→ Supplied passage
━━━
In the central Russian city of Ulyanovsk, bathers at a popular municipal beach must traipse more than 200 meters to reach the waters of the Kuibyshev Reservoir.
Near Kazan, the capital of Russia's Republic of Tatarstan, a pavement from the late tsarist period that was flooded when the Volga River was dammed in the 1950s has reemerged from the depths to become a popular promenade. YouTube videos show people with metal detectors searching for medieval treasures in the exposed silt.
Elsewhere in Tatarstan, people share images of local rivers showing muddy river bottoms speckled with stagnant puddles.
Alarmingly low water levels have been reported the length of the Volga system -- in Tver, Kostroma, Tolyatti, Saratov, Astrakhan, and more. In Tolyatti, the water dipped to 49 meters, according to the Baltic Height System the level that triggers shipping interruptions in the system.
Officials say the situation is unusual but not catastrophic. The reservoirs along the Volga are currently accumulating water and the Kuibyshev Reservoir was projected to be at 52.5 meters by the beginning of June, according to the Samara regional branch of the Forestry Ministry.
Others, however, are concerned that those responsible for managing the complex waterway have failed to adapt to changing circumstances. Although the snowfall in the Volga catchment this year was higher than average, the winter was also significantly warmer than usual.
"Over the last 20 years, the ground has frozen and the snow on top of it melts in the spring and flows into the Volga," says Sergei Simak, chairman of the Russian Green League. "Hydrologists expected this again this year, but the ground did not freeze and absorbed a large portion of the water. Actually, this is quite good for the soil. But because of the miscalculation by hydrologists, we now have this situation with the Volga."
'It Can't Be Good In Both Places'
Europe's longest river, the Volga wends some 3,520 kilometers from the Tver region in northwestern Russia to the Caspian Sea in the south, where it forms Europe's largest estuary below the city of Astrakhan. Its watershed -- 1.35 million square kilometers -- covers almost all of European Russia and includes 11 of the country's 20 largest cities. Spanned by 13 hydroelectric stations, the river today is a cascade of reservoirs. The system is also crucial to agriculture, forestry, and fisheries, in addition to being a major transportation route.
━━━
→ Dataset excerpts
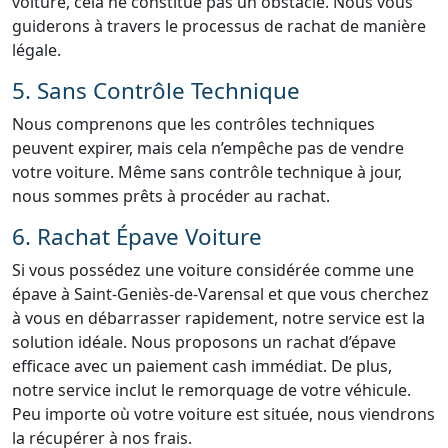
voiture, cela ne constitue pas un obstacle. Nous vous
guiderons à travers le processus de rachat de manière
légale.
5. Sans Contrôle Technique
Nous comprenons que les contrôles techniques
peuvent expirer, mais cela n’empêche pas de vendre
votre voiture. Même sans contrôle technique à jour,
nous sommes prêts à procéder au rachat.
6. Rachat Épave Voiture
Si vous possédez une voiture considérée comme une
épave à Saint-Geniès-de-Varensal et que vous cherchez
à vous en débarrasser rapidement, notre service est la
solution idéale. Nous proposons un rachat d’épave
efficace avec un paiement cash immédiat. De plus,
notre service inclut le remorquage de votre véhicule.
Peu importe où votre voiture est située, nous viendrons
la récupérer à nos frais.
━━━
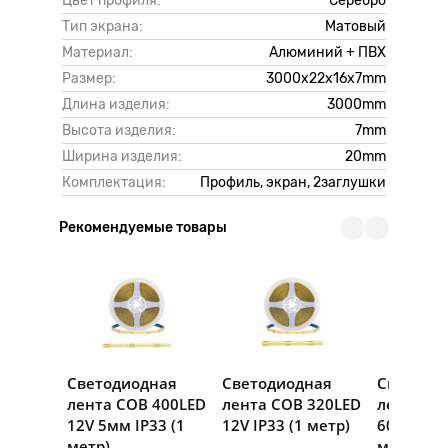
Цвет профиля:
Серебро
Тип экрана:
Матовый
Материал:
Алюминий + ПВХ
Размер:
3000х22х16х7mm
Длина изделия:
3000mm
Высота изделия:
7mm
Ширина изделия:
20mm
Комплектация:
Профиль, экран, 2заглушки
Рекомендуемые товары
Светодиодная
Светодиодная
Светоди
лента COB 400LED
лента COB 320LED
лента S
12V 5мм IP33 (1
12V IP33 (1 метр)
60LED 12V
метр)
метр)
━━━
→ Set of tasks
1) Why, according to the Volga article, are water levels low even though snowfall in the catchment was above average this year?
2) Proceed with the Volga article, starting after its last sentence, in the same reporting style.

→ Answers to each task
1) The winter was much warmer than usual, so the ground did not freeze and absorbed a large share of the meltwater instead of letting it flow into the Volga. Sergei Simak of the Russian Green League says hydrologists expected the usual spring runoff of the last 20 years, and their miscalculation led to the present situation.

2)
By the time the federal Water Resources Agency ordered the spillways closed on May 14, they had been open for 23 days.
Aleksandr Epifanov, a specialist on the middle Volga region with the Water Resources Agency, tells RFE/RL that a decision was made to release water to the lower Volga region to facilitate spawning in the country's caviar-producing region.
"This is done every year in late April and early May, but this year the release of water was not offset by an influx of meltwater," Epifanov says. "This is only happening now, when the release of water is minimal and is more than offset by inflows."
Epifanov concedes that the fisheries of the middle Volga have been, to some extent, sacrificed in the interest of the more important fisheries in the south. "This is true," he says, "but it was a forced measure.... No one has come up with a system where it can be both good here and great there. If we create good conditions for fish [in the middle Volga], then the losses in the lower Volga would be enormous, increased at least three times over."
Kirill Lunin, an expert with the Ulyanovsk regional Organization of Hunters and Fishermen, tells RFE/RL that middle Volga species such as pike, bream, and carp could be devastated because they have already laid their eggs in Volga tributaries that are now drying up.
"The low water came right at the spawning time," he says, "so the next generation will be smaller than normal and this will affect the overall population." He says more than 3,000 spawning areas in the central Volga catchment have been affected.
In 2010, when Volga water levels were also dangerously low due to a major drought, the city of Tolyatti experienced increased levels of manganese in its drinking water, about half of which comes from the river.
Ecologist Simak says the current situation will not be a disaster, but cities like Tolyatti will have to pay more to clean their drinking water and the public could see negative effects of increased chlorination needed to kill off algae blooms. "The quality of the water will be worse," he says.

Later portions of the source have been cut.